Translating to the federal sphere, I think there are many policy successes the Libs can claim, and they have many competent men and women in their ranks. But we are now fixated on "the president". Whether this is an outgrowth of the way the media works (with their need for a talking head) I don't know - but I think we were much better served when Cabinet members were the spokespersons for their particular area of responsibility, and the PM was simply the 'chairman', the 'first among equals'.

I don't vote for Tony Abbott as he is not my federal member, but that is the way we have now set up our political system. And it's a shame.


2 tanners said...


I agree on your presidential point. Although you say that you didn't vote for Mr Abbott, he personally contradicted you this week: "Australia voted for me as PM".
Now this may be shoring up his position in a country where winning the national elections does not guarantee you a crack at the next ones.
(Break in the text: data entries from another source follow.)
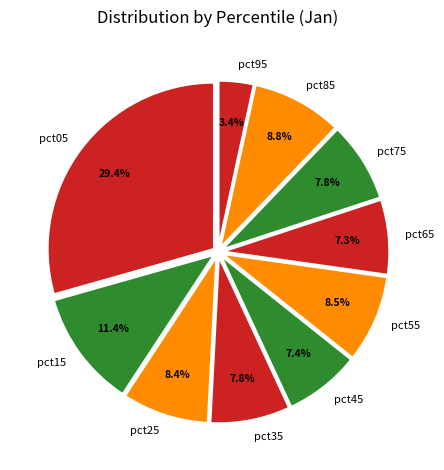

Which slice is the largest?

pct05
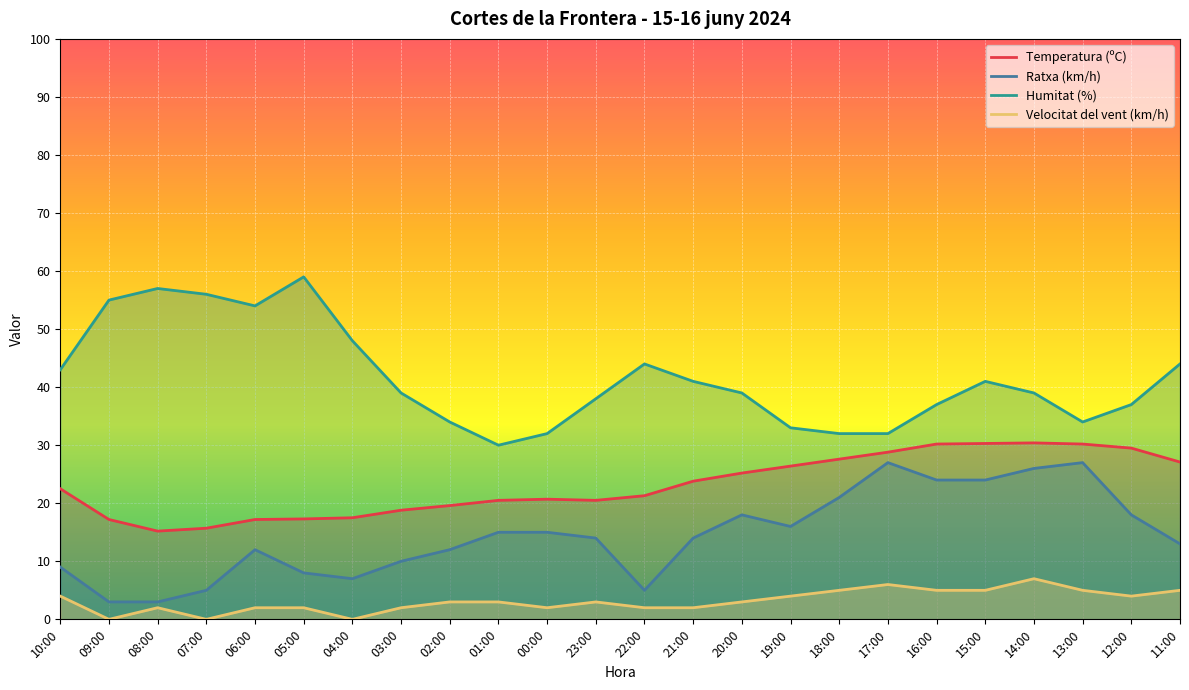

At which category does Temperatura (ºC) reach its first local peak?

00:00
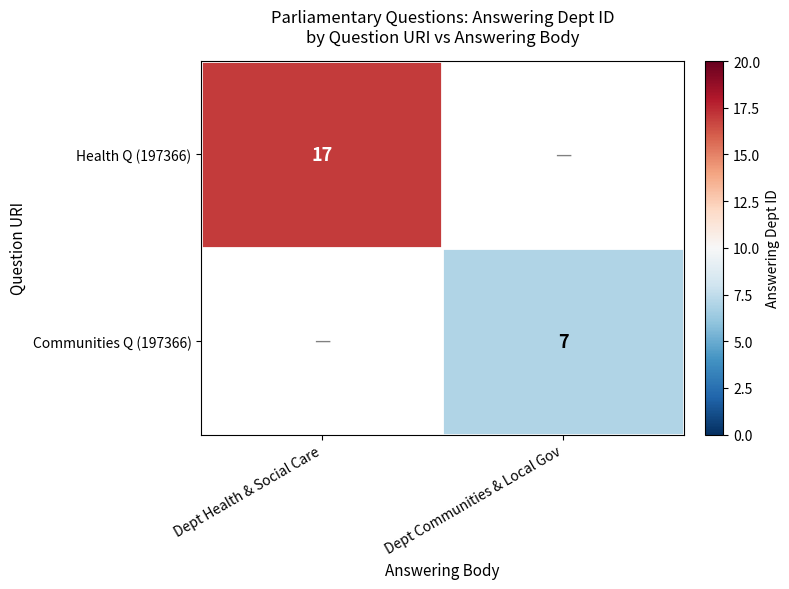

The Health Q (197366) series shows 7 at Dept Health & Social Care. True or false?

False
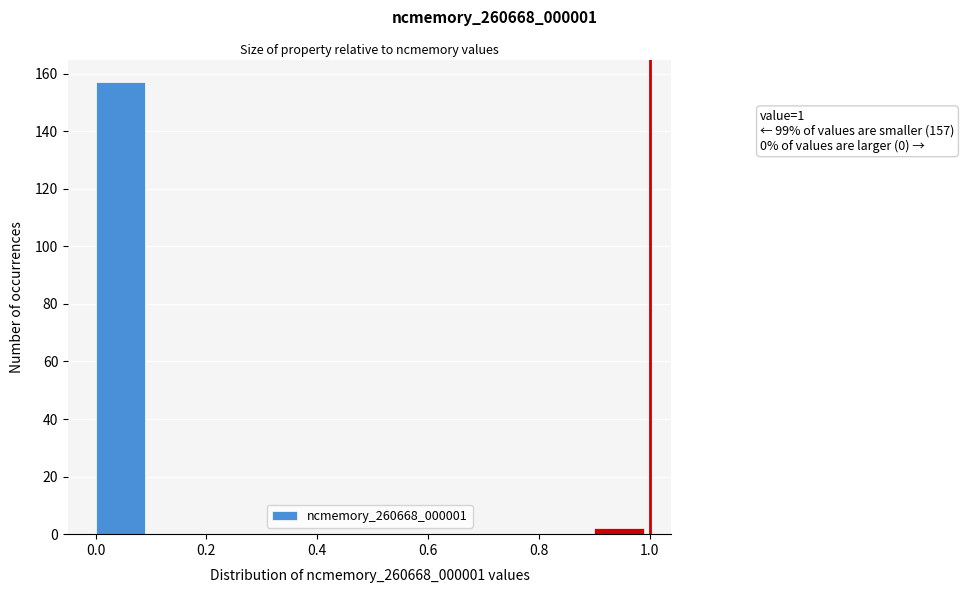

Which range on the x-axis has the tallest bar?

0.0 to 0.1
Apparently our Parliament's proclivity for knifing sitting PM'd is the source of some international bemusement.

But one can't deny the presidntial assumptions behind such a statement - perhaps a little ironic for the person who had just knighted our monarch's husband.

Winton Bates said...

When Tony Abbott claims that those who voted for Coalitions candidates were voting for him to be prime minister, he is correct, in my view. Many voters will be angry if he is deposed. At this moment he should be looking for a plausible excuse to fall on his sword.
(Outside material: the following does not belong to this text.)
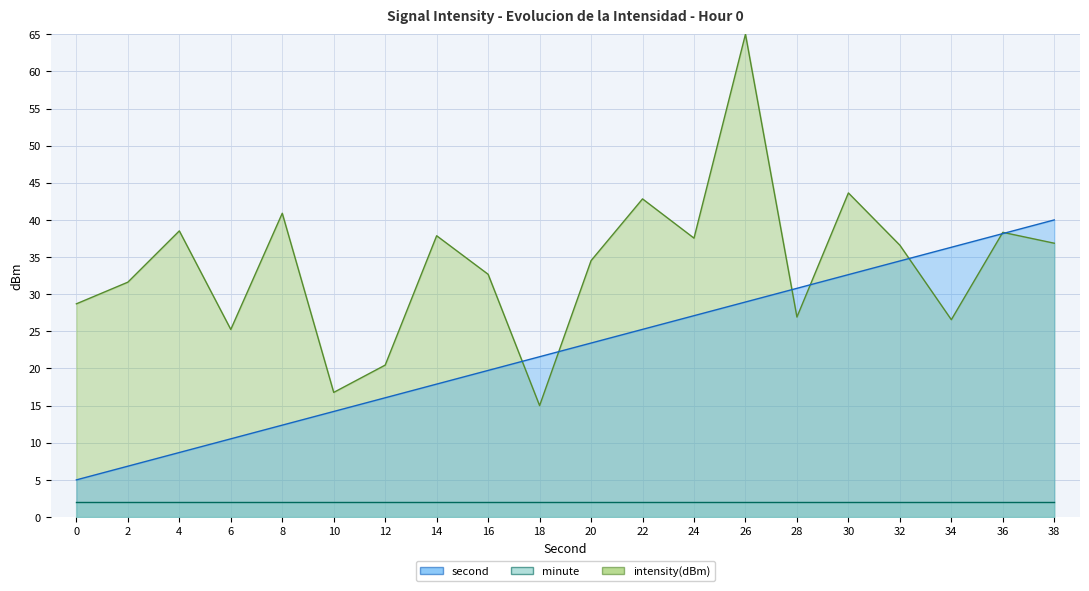

What is the spread (max minus min) of values at 32?

2.1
Regarding Prince Phillip, Abbott should have been more careful not to have embroiled him in Australian politics. I write that as a republican. Prince Phillip deserves respect for his work for the Prince of Edinburgh awards etc.

Jim Belshaw said...

While I agree with and have bemoaned kvd's point about the growth of presidential style politics, I have no sympathy with voters who thought that they were choosing him as PM. That's not our system.

Now those views can affect elections. I think that was the initial case with Mr Rudd. I don't think that this is the case with Mr Abbott.

Perhaps Mr Abbott should fall on his word. But will that fix things?